VENTURES into productivity-enhancing technologies including those for water use, breeding, hatchery practices and feedstuff innovation will result in improved farmed-fish production by as much as 4.14 percent per year through 2022, according to FAO and the Organization for Economic Cooperation and Development. Growth in this sector means a further boost in food nutrition in Asia and Africa.
“The primary reason for increased optimism is that there is ample room for catching up with more productive technologies, especially in Asia, where many fish farmers are small and unable to foot the hefty capital outlays the industry requires to expand output without running into resource constraints,” said Audun Lem, a senior official at FAO’s Fisheries and Aquaculture Policy and Economics Division and one of the lead authors of the 120-page report.
Africa, with formidable water resources, should also host ongoing rapid growth of more than 5 percent a year, the fastest in the world but building on a very low current base level, according to the report.

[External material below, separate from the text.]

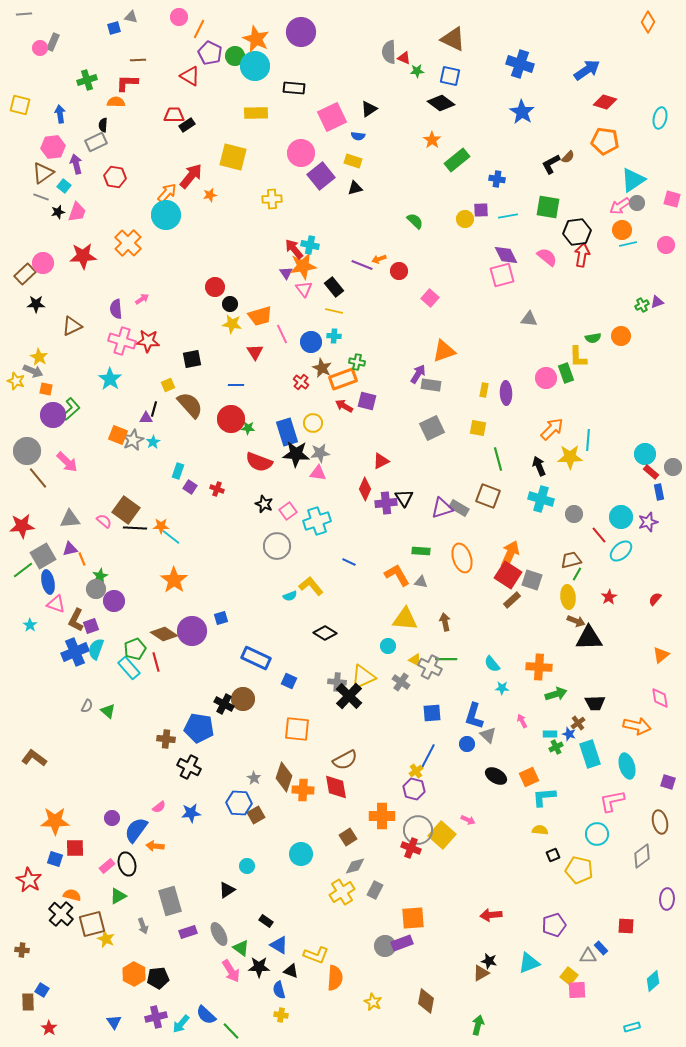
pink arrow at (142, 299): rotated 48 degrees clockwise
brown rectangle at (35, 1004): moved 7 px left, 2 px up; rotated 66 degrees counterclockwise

Aquaculture is a young industry compared to livestock farming and has grown from nothing in 1950 and to a record production of 66.5 million tonnes in 2012, up almost 30-fold since 1970. About 50 percent of the $127 billion in global fish exports in 2011 came from developing countries, which receive more net revenue from the fish trade than from their exports of tea, rice, cocoa and coffee combined, Mr Lem said.
The report also said that consumption of farmed fish surpassed captured fish in 2014. While consumption plateaued in the mid-1980s, it will pick up by 5 percent over the next decade. This will be brought about by reduced waste, as well as better gear reducing unwanted bycatch and improved fisheries management.